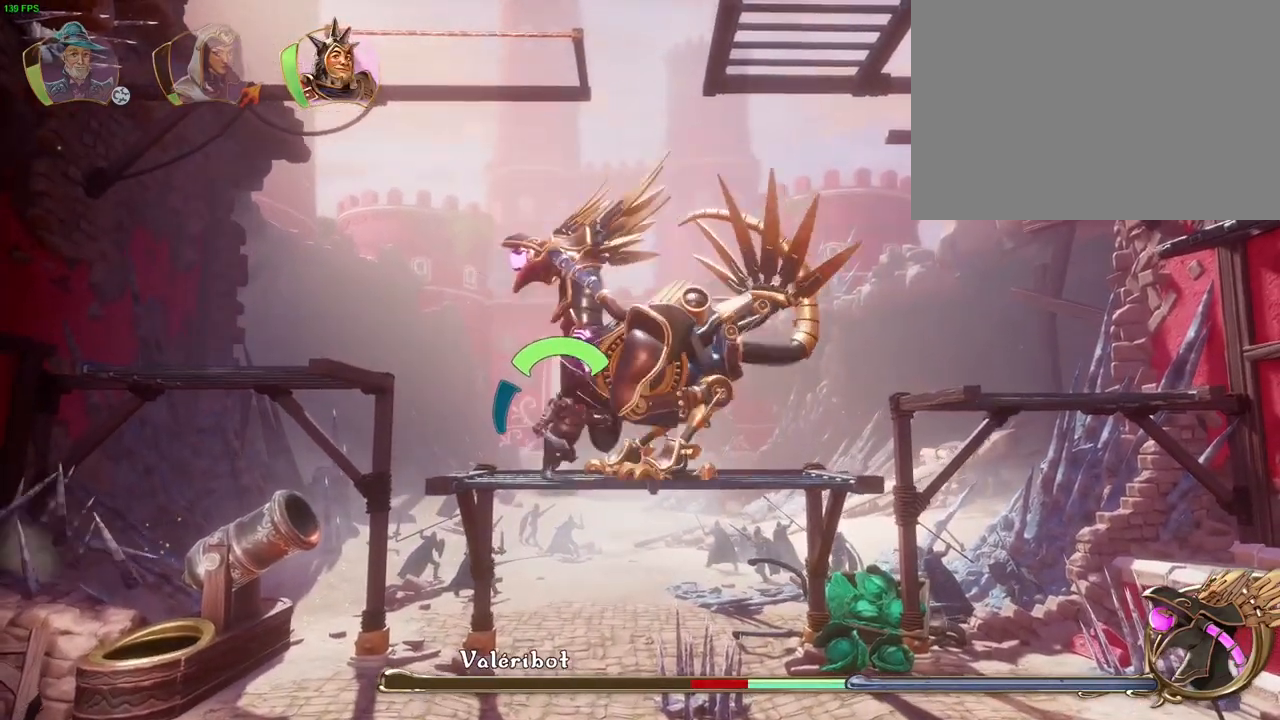
{"dt_ms": 500, "buttons": ["SQUARE"], "left_stick": "right", "right_stick": "center", "events": [[67, "SQUARE", "up"], [133, "SQUARE", "down"], [233, "SQUARE", "up"], [283, "SQUARE", "down"], [383, "SQUARE", "up"], [450, "SQUARE", "down"]]}
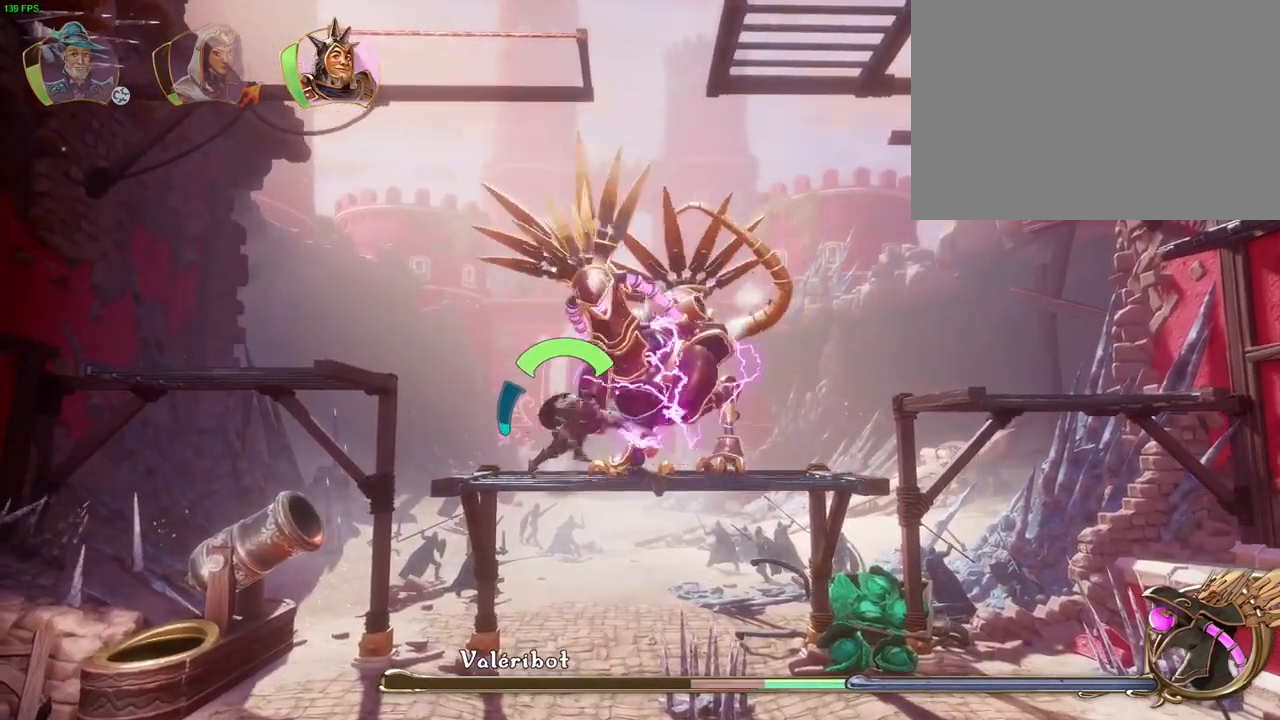
{"dt_ms": 500, "buttons": [], "left_stick": "right", "right_stick": "center", "events": [[33, "SQUARE", "up"], [100, "SQUARE", "down"], [183, "SQUARE", "up"], [250, "SQUARE", "down"], [317, "SQUARE", "up"], [400, "SQUARE", "down"], [483, "SQUARE", "up"]]}
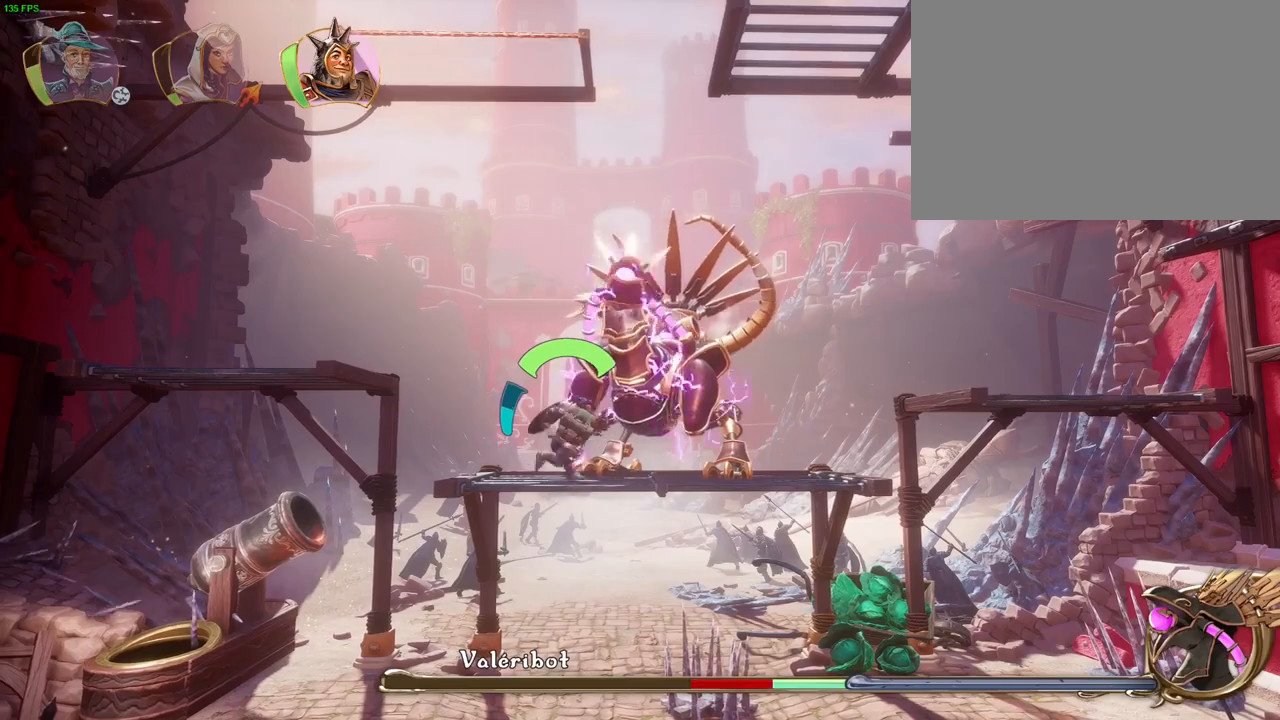
{"dt_ms": 500, "buttons": [], "left_stick": "right", "right_stick": "center", "events": [[67, "SQUARE", "down"], [167, "SQUARE", "up"], [233, "SQUARE", "down"], [300, "SQUARE", "up"], [383, "SQUARE", "down"], [467, "SQUARE", "up"]]}
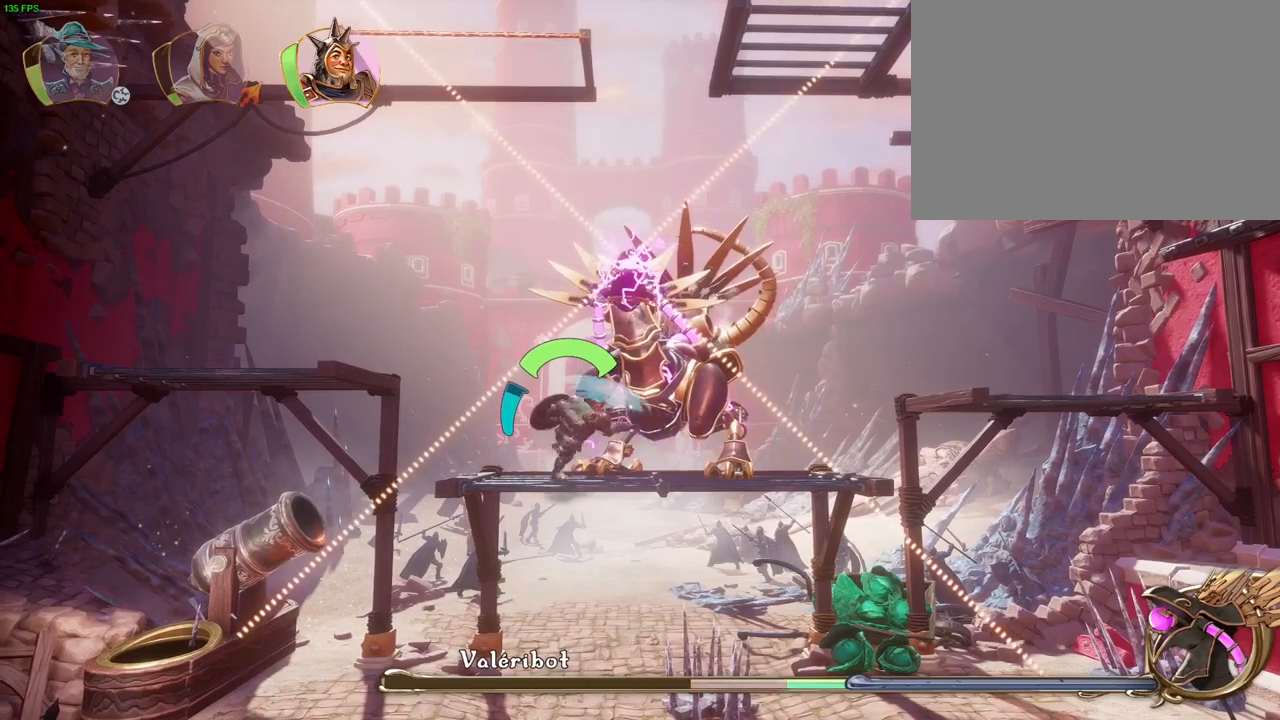
{"dt_ms": 500, "buttons": [], "left_stick": "right", "right_stick": "center", "events": [[50, "SQUARE", "down"], [117, "SQUARE", "up"], [200, "SQUARE", "down"], [283, "SQUARE", "up"], [367, "TRIANGLE", "down"], [433, "TRIANGLE", "up"]]}
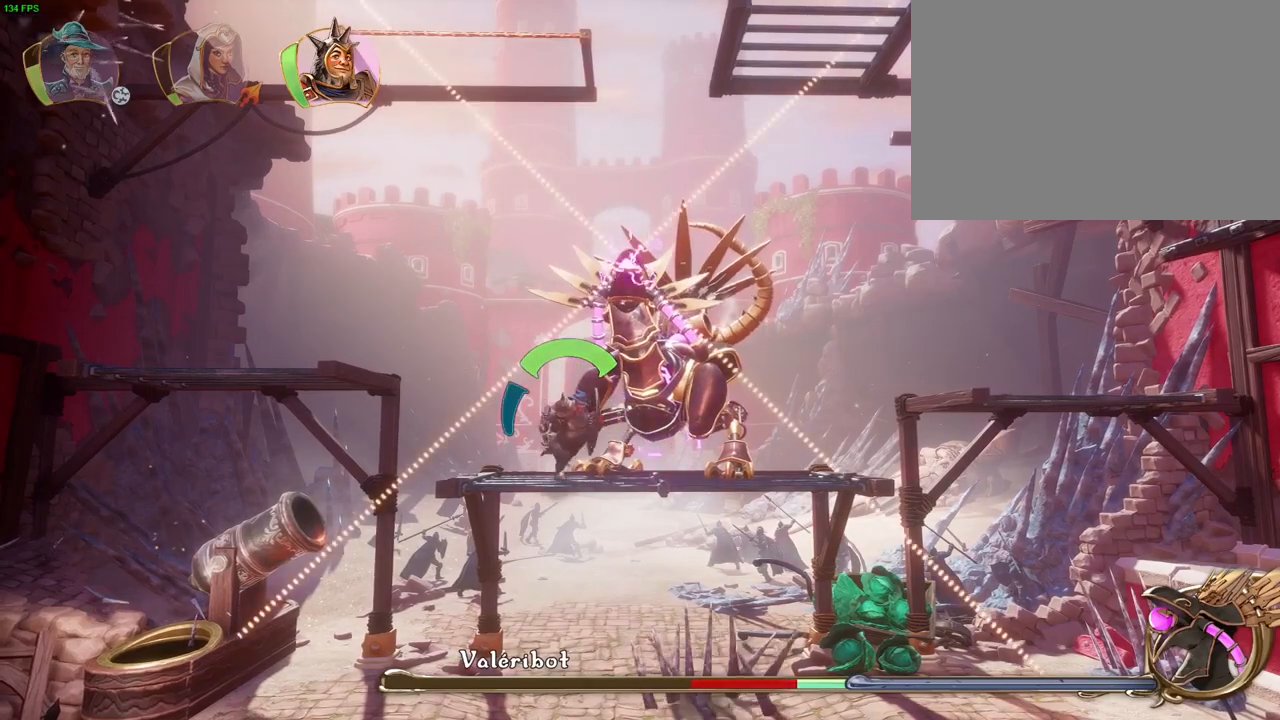
{"dt_ms": 500, "buttons": ["SQUARE"], "left_stick": "right", "right_stick": "center", "events": [[33, "TRIANGLE", "down"], [50, "SQUARE", "down"], [100, "SQUARE", "up"], [100, "TRIANGLE", "up"], [183, "SQUARE", "down"], [267, "SQUARE", "up"], [333, "SQUARE", "down"], [433, "SQUARE", "up"], [500, "SQUARE", "down"]]}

- [Work to be completed]
Transcribe the listing above verbatim. No picture belongs in the result.

- [Response]
{"dt_ms": 500, "buttons": ["SQUARE"], "left_stick": "right", "right_stick": "center", "events": [[67, "SQUARE", "up"], [133, "SQUARE", "down"], [233, "SQUARE", "up"], [283, "SQUARE", "down"], [383, "SQUARE", "up"], [450, "SQUARE", "down"]]}
{"dt_ms": 500, "buttons": [], "left_stick": "right", "right_stick": "center", "events": [[33, "SQUARE", "up"], [100, "SQUARE", "down"], [183, "SQUARE", "up"], [250, "SQUARE", "down"], [317, "SQUARE", "up"], [400, "SQUARE", "down"], [483, "SQUARE", "up"]]}
{"dt_ms": 500, "buttons": [], "left_stick": "right", "right_stick": "center", "events": [[67, "SQUARE", "down"], [167, "SQUARE", "up"], [233, "SQUARE", "down"], [300, "SQUARE", "up"], [383, "SQUARE", "down"], [467, "SQUARE", "up"]]}
{"dt_ms": 500, "buttons": [], "left_stick": "right", "right_stick": "center", "events": [[50, "SQUARE", "down"], [117, "SQUARE", "up"], [200, "SQUARE", "down"], [283, "SQUARE", "up"], [367, "TRIANGLE", "down"], [433, "TRIANGLE", "up"]]}
{"dt_ms": 500, "buttons": ["SQUARE"], "left_stick": "right", "right_stick": "center", "events": [[33, "TRIANGLE", "down"], [50, "SQUARE", "down"], [100, "SQUARE", "up"], [100, "TRIANGLE", "up"], [183, "SQUARE", "down"], [267, "SQUARE", "up"], [333, "SQUARE", "down"], [433, "SQUARE", "up"], [500, "SQUARE", "down"]]}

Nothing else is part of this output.